BEGIN Data provided

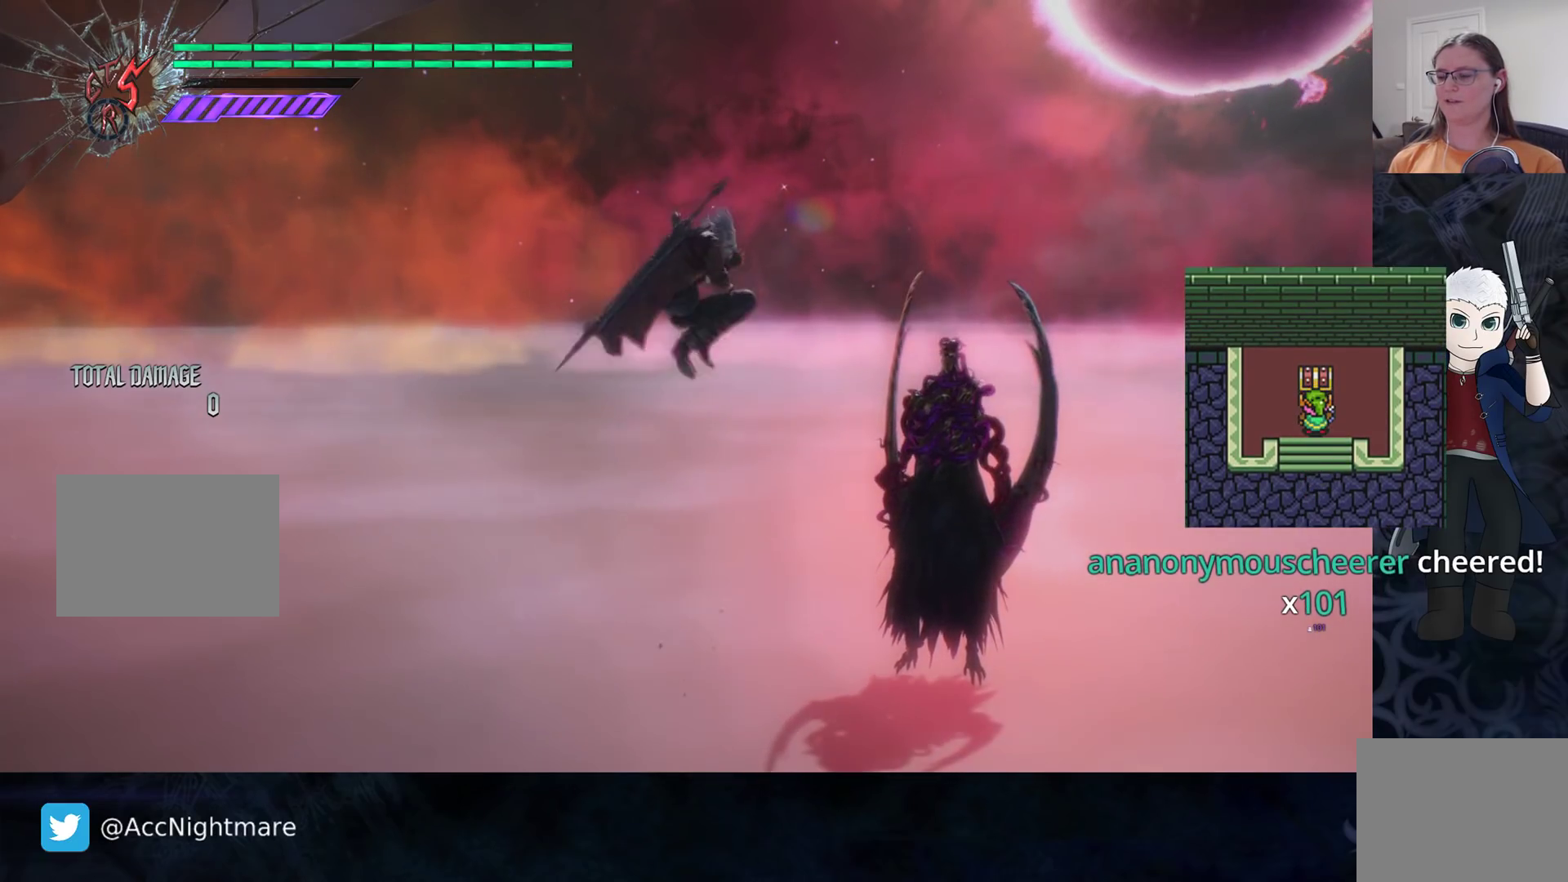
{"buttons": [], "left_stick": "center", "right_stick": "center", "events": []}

END Data provided
BEGIN Data provided

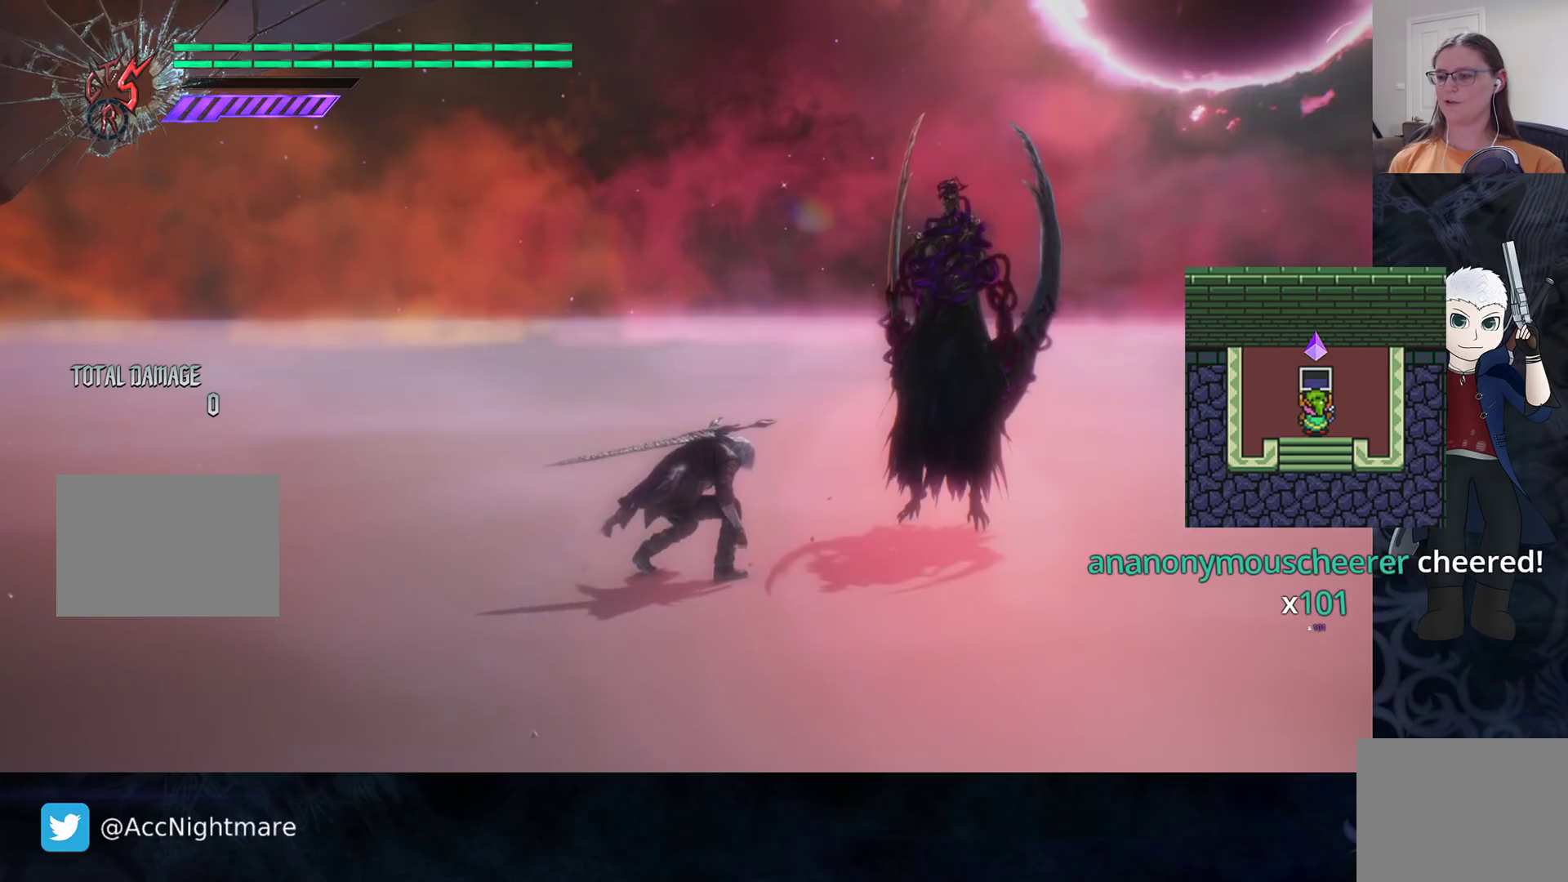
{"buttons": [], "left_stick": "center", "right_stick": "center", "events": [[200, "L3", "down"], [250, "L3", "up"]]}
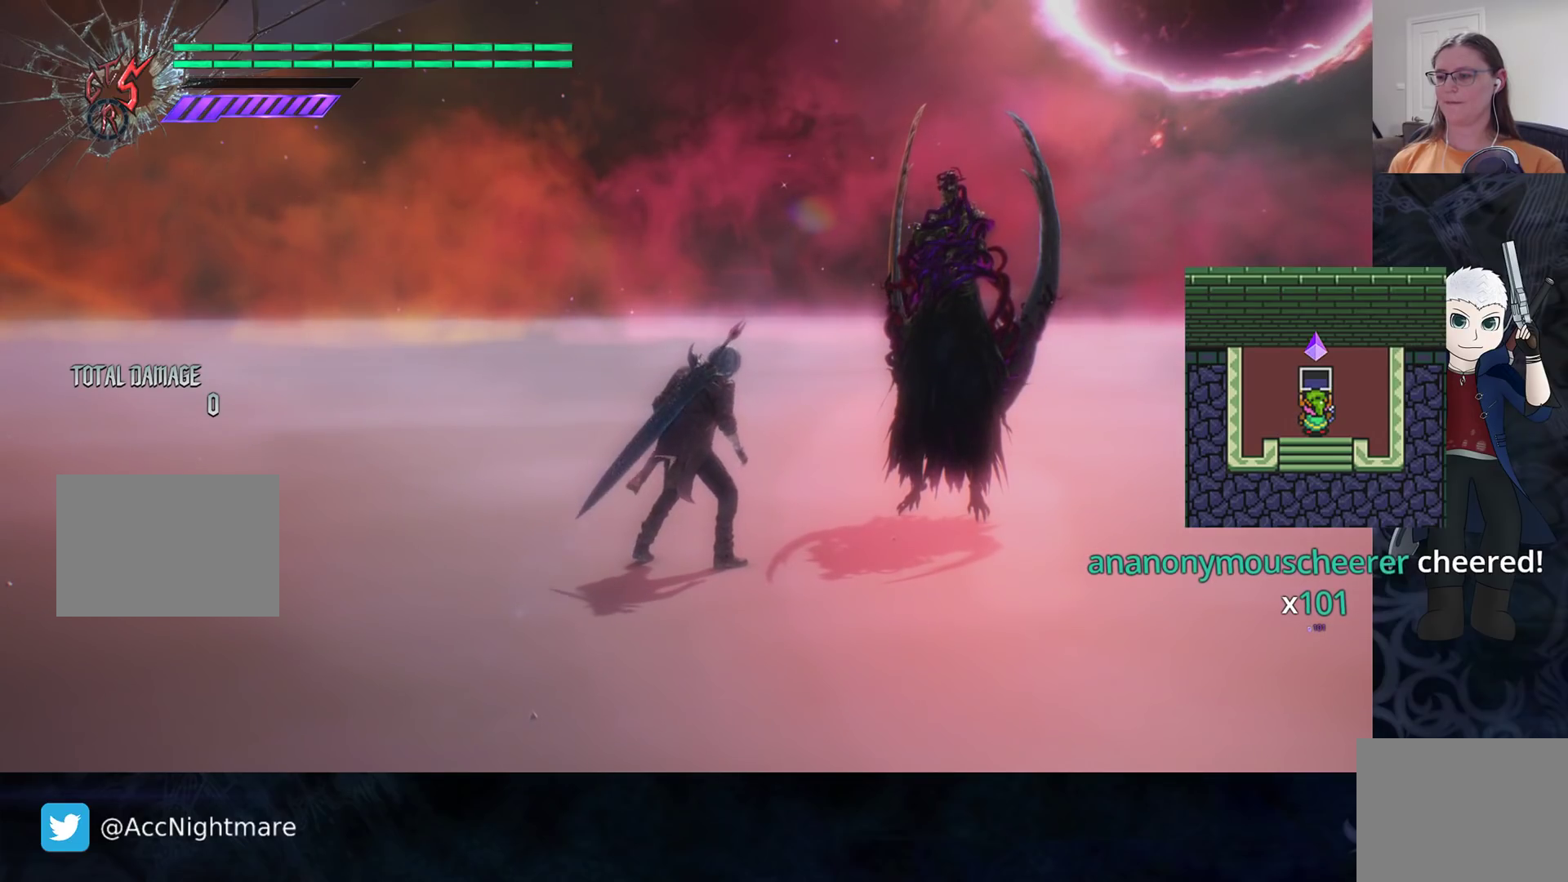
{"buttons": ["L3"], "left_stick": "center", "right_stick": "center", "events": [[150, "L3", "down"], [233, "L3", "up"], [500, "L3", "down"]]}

END Data provided

● **Directions for this task**
Count every line of the material above that includes "down", giving the total without any other words.

● **Response to the task**
2